Exercise brief: Copy every line of text in the data below word for word, leaving out the pictures.
━━━━━━━━━━━━━━━━
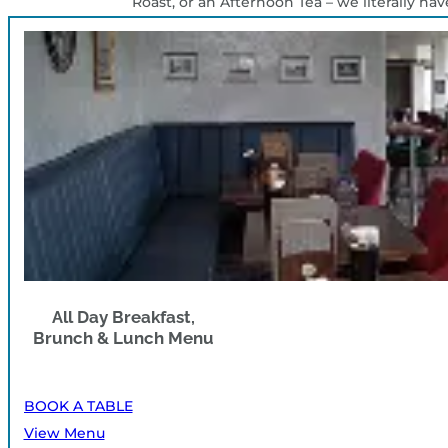
Roast, or an Afternoon Tea – we literally ha
All Day Breakfast,
Brunch & Lunch Menu
BOOK A TABLE
View Menu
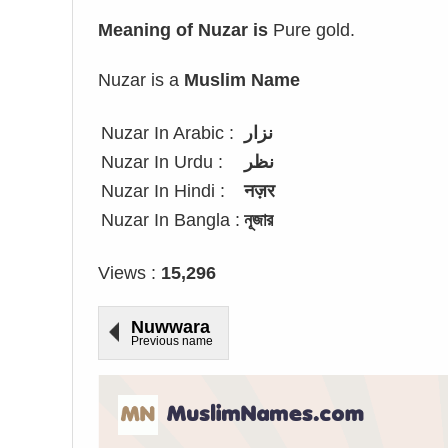
Meaning of Nuzar is
Pure gold.
Nuzar is a
Muslim Name
Nuzar In Arabic :
نزار
Nuzar In Urdu :
نظر
Nuzar In Hindi :
नज़र
Nuzar In Bangla :
নূজার
Views :
15,296
Nuwwara
Previous name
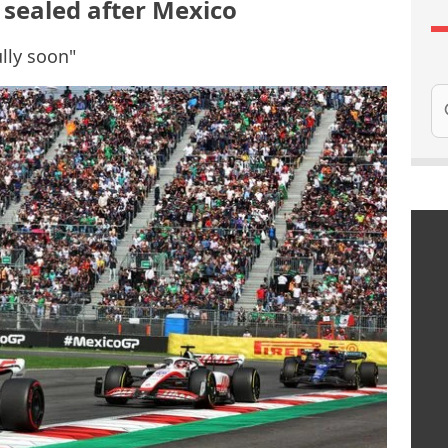
sealed after Mexico
ully soon"
Se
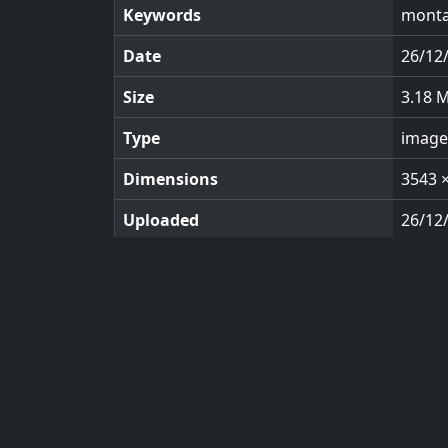
Keywords
monta
Date
26/12
Size
3.18 
Type
image
Dimensions
3543 
Uploaded
26/12
Views
117
© 2026 KeyImagery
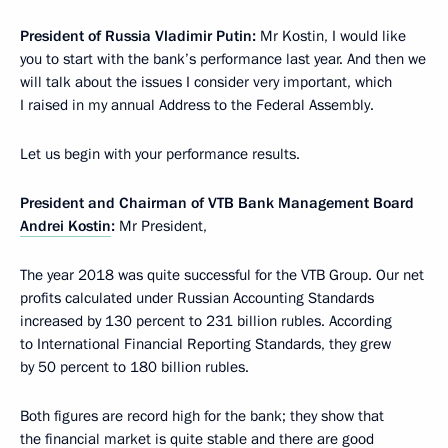
President of Russia Vladimir Putin:
Mr Kostin, I would like
you to start with the bank’s performance last year. And then we
will talk about the issues I consider very important, which
I raised in my annual Address to the Federal Assembly.
Let us begin with your performance results.
President and Chairman of VTB Bank Management Board
Andrei Kostin
:
Mr President,
The year 2018 was quite successful for the VTB Group. Our net
profits calculated under Russian Accounting Standards
increased by 130 percent to 231 billion rubles. According
to International Financial Reporting Standards, they grew
by 50 percent to 180 billion rubles.
Both figures are record high for the bank; they show that
the financial market is quite stable and there are good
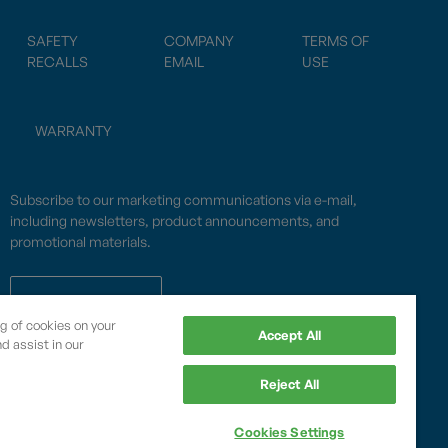
SAFETY
COMPANY
TERMS OF
RECALLS
EMAIL
USE
WARRANTY
Subscribe to our marketing communications via e-mail,
including newsletters, product announcements, and
promotional materials.
SUBSCRIBE
ng of cookies on your
Accept All
d assist in our
OPWCES
Reject All
Privacy Policy
By subscribing you agree to with our
Cookies Settings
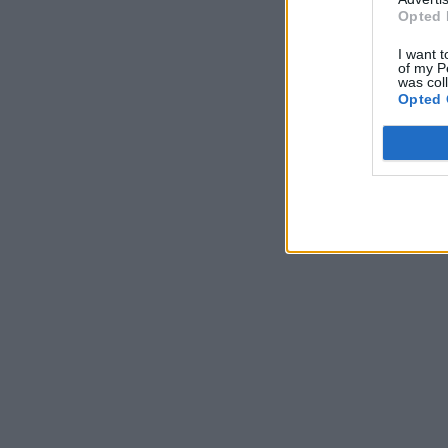
Opted 
I want t
of my P
was col
Opted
━━━━━━━━━━━━━━━━
Answer below:
Roast, or an Afternoon Tea – we literally ha
All Day Breakfast,
Brunch & Lunch Menu
BOOK A TABLE
View Menu
Meaning of Nuzar is
Pure gold.
Nuzar is a
Muslim Name
Nuzar In Arabic :
نزار
Nuzar In Urdu :
نظر
Nuzar In Hindi :
नज़र
Nuzar In Bangla :
নূজার
Views :
15,296
Nuwwara
Previous name
sealed after Mexico
ully soon"
Se
Keywords
monta
Date
26/12
Size
3.18 
Type
image
Dimensions
3543 
Uploaded
26/12
Views
117
© 2026 KeyImagery
President of Russia Vladimir Putin:
Mr Kostin, I would like
you to start with the bank’s performance last year. And then we
will talk about the issues I consider very important, which
I raised in my annual Address to the Federal Assembly.
Let us begin with your performance results.
President and Chairman of VTB Bank Management Board
Andrei Kostin
:
Mr President,
The year 2018 was quite successful for the VTB Group. Our net
profits calculated under Russian Accounting Standards
increased by 130 percent to 231 billion rubles. According
to International Financial Reporting Standards, they grew
by 50 percent to 180 billion rubles.
Both figures are record high for the bank; they show that
the financial market is quite stable and there are good
SAFETY
COMPANY
TERMS OF
RECALLS
EMAIL
USE
WARRANTY
Subscribe to our marketing communications via e-mail,
including newsletters, product announcements, and
promotional materials.
SUBSCRIBE
ng of cookies on your
Accept All
d assist in our
OPWCES
Reject All
Privacy Policy
By subscribing you agree to with our
Cookies Settings
Opted 
I want t
of my P
was col
Opted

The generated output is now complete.